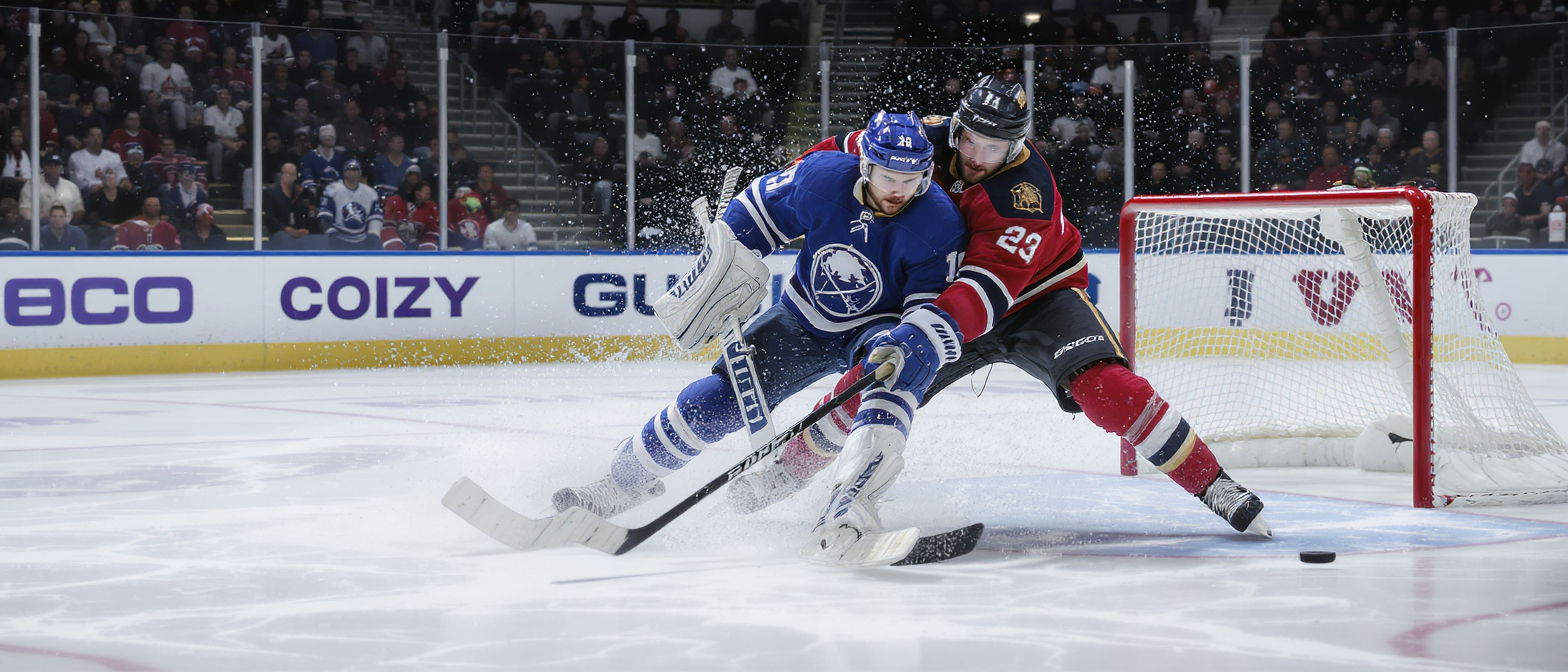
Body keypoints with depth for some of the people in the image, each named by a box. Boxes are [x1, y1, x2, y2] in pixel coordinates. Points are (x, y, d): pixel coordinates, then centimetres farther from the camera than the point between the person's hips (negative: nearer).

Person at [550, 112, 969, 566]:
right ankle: (624, 479, 15)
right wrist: (719, 276, -6)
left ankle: (846, 514, -50)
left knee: (902, 364, -38)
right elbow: (756, 210, -3)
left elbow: (937, 310, -26)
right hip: (804, 319, 2)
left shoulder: (938, 225, -26)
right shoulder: (822, 178, -21)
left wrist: (907, 345, -46)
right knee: (720, 398, -10)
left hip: (876, 327, -2)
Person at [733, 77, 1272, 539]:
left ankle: (1212, 486, -19)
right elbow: (845, 152, 0)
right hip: (948, 299, 4)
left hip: (1038, 295, -4)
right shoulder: (926, 141, -18)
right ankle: (792, 466, 19)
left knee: (1105, 385, -27)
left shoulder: (1027, 192, -33)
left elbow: (990, 287, -42)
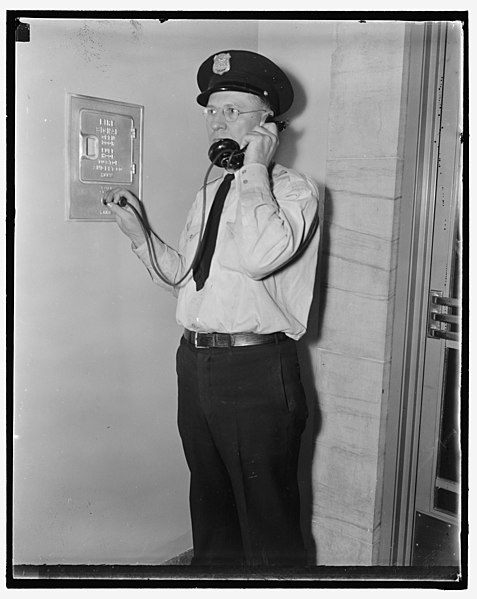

• _TASK INSTRUCTIONS_:
Reproduce all the items with every "Person at" renamed to "Subject at" and everything else left as is. Omit the pictures.

• _RESULT_:
Body keypoints with depth for some of the people in the image, each named by a box. Boxes are [x1, y1, x2, y2] in pixel coordinates. Points are (x, y, d): pixel coordinates, then centimetres farther from the camera than the point between the person's hips (negative: nearer).

Subject at [550, 112, 969, 566]:
right ankle: (624, 479, 15)
right wrist: (719, 276, -6)
left ankle: (846, 514, -50)
left knee: (902, 364, -38)
right elbow: (756, 210, -3)
left elbow: (937, 310, -26)
right hip: (804, 319, 2)
left shoulder: (938, 225, -26)
right shoulder: (822, 178, -21)
left wrist: (907, 345, -46)
right knee: (720, 398, -10)
left hip: (876, 327, -2)
Subject at [733, 77, 1272, 539]:
left ankle: (1212, 486, -19)
right elbow: (845, 152, 0)
right hip: (948, 299, 4)
left hip: (1038, 295, -4)
right shoulder: (926, 141, -18)
right ankle: (792, 466, 19)
left knee: (1105, 385, -27)
left shoulder: (1027, 192, -33)
left elbow: (990, 287, -42)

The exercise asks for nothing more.